Nous avons reconstitué partiellement l'intérieur de la grande salle commune d'une vieille ferme des années 60 (table et nappe, vieux buffet, évier, cuisinière en fonte, quelques accessoires axés sur le repas), avec un deuxième plan scénique qui symbolise Paris (une petite table ronde ouvragée, une chaise élégante, une bouteille de champagne et deux flûtes). Les personnages sont des adultes. Le père, la mère, la fille aînée mariée et enceinte, son mari, et la jeune soeur prête à marier, le boucher qui vient demander sa main pour son fils aussi présent et qui espère faire une affaire pour son commerce, et l'amoureux de Paris qui va faire foirer le plan mariage, et bien sûr Ciboulette, la vache laitière-enjeu du mariage, qu'on ne verra jamais mais dont il sera souvent question.
Les comédiens eux, sont hauts comme trois pommes pour certains et montent pour la première fois sur des planches, sauf ceux qui ont commencé l'an dernier. Disons moitié moitié.

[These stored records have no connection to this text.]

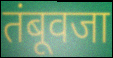
तंबूवजा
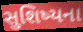
સુશિષ્યના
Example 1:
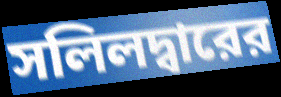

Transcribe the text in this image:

সলিলদ্বারের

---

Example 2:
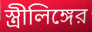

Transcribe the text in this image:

স্ত্রীলিঙ্গের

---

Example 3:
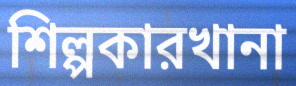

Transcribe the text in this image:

শিল্পকারখানা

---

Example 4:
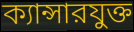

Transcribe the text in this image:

ক্যান্সারযুক্ত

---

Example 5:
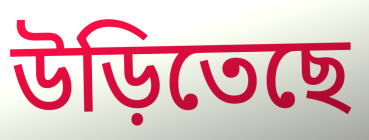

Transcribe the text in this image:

উড়িতেছে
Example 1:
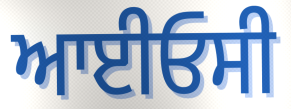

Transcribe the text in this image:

ਆਈਓਸੀ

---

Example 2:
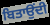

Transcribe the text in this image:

ਬਿਤਾਉਂਦੀ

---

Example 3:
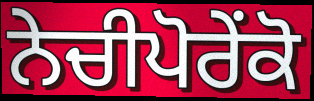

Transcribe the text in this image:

ਨੇਚੀਪੋਰੇਂਕੋ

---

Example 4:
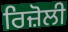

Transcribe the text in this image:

ਰਿਜ਼ੋਲੀ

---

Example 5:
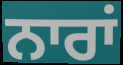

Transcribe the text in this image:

ਨਾਰਾਂ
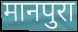
मानपुरा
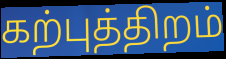
கற்புத்திறம்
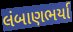
લંબાણભર્યા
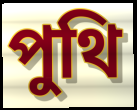
পুথি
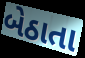
બેઠાતા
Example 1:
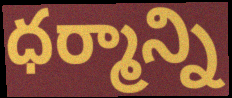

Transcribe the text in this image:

ధర్మాన్ని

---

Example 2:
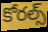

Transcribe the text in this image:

కోరల్స్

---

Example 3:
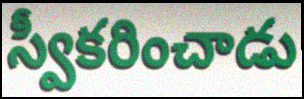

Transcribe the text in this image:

స్వీకరించాడు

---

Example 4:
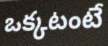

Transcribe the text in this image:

ఒక్కటంటే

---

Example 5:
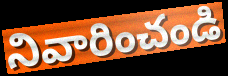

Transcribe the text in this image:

నివారించండి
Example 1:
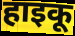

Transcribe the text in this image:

हाइकू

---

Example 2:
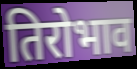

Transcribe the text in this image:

तिरोभाव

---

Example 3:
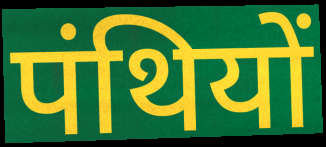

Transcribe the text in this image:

पंथियों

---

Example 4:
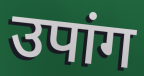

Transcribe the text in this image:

उपांग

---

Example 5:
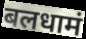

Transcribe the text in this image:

बलधामं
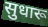
सुधारू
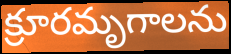
క్రూరమృగాలను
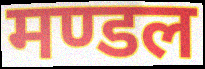
मण्डल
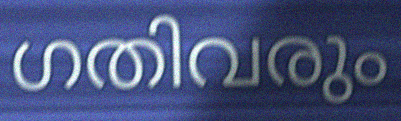
ഗതിവരും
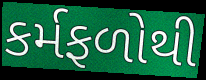
કર્મફળોથી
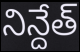
నిన్దేత్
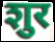
शुर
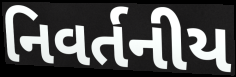
નિવર્તનીય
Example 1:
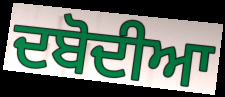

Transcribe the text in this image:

ਦਬੋਦੀਆ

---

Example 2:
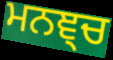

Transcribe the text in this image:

ਮਨਞ੍ਚ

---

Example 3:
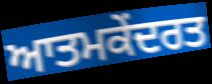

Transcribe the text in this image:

ਆਤਮਕੇਂਦਰਤ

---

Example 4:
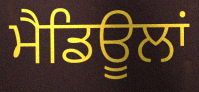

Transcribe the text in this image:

ਮੈਡਿਊਲਾਂ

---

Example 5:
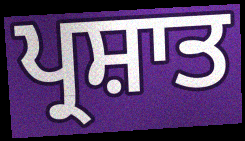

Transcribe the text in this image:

ਪ੍ਰਸ਼ਾਤ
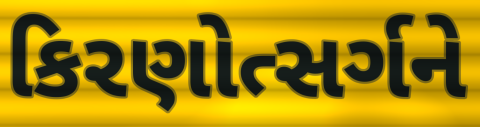
કિરણોત્સર્ગને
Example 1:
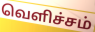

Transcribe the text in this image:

வெளிச்சம்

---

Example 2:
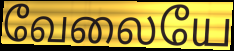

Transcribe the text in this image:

வேலையே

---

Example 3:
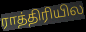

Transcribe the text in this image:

ராத்திரியில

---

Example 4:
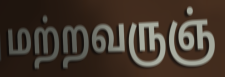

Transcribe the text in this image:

மற்றவருஞ்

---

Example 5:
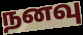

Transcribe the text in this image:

நனவு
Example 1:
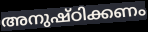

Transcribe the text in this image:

അനുഷ്ഠിക്കണം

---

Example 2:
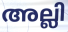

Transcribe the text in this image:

അല്ലി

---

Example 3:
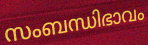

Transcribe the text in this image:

സംബന്ധിഭാവം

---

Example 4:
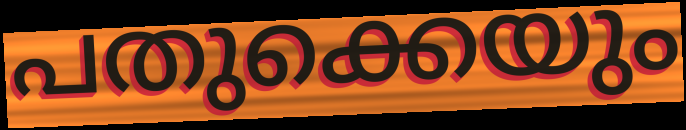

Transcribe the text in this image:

പതുക്കെയും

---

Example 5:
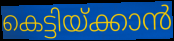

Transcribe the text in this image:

Un jeu sérieux, pas de répliques drôlatiques comme j'en ai pourtant l'habitude. "Un défi" je leur ai dit au micro tout à l'heure. Eh bien défi gagné. Ils ont été époustouflants, à vous en donner la chair de poule d'émotions. Des petits bouts vous déclament une pièce que des adultes pourraient jouer. C'est remarquable.
Guilhem (Charles, le Parisien dans la pièce) avec ses 40 de fièvre (eh oui) était là et bien là, et quand la fièvre lui a donné des trous de mémoire, Charlotte (Solange dans la pièce) âgée de 7 ans depuis ce printemps), l'a soutenu spontanément et discrètement, assurant comme une adulte professionnelle son rôle de compagne de scène. Si ce n'est pas du partage, c'est quoi ?

C'est bête, voyez, mais en vous écrivant cela, ben... j'en pleure...

Tout y était. Tout, savez-vous, tout. Tout ce qu'ils ont appris, tout ce qu'ils ont appris "si tôt". Jusqu'à l'instinct de la solidarité. Pétard, que voulez-vous que je vous dise... quels mots pourraient dire... vous comprenez ? Il y a des adultes qui n'y songeraient même pas...!

Le public réactif, beaucoup d'applaudissements en cours de spectacle, des rires d'émotions, des admirations exprimés, et ces petiots flamboyants...

émotion. Vraiment.

Pièce impeccablement jouée, et consignes retenues jusqu'au bout. Après leur prestation, ils sont descendus sagement s'asseoir là au premier rang, comme je l'avais prévu avec eux, et sont restés jusqu'à plus de minuit pour assister à tout ce qui a suivi.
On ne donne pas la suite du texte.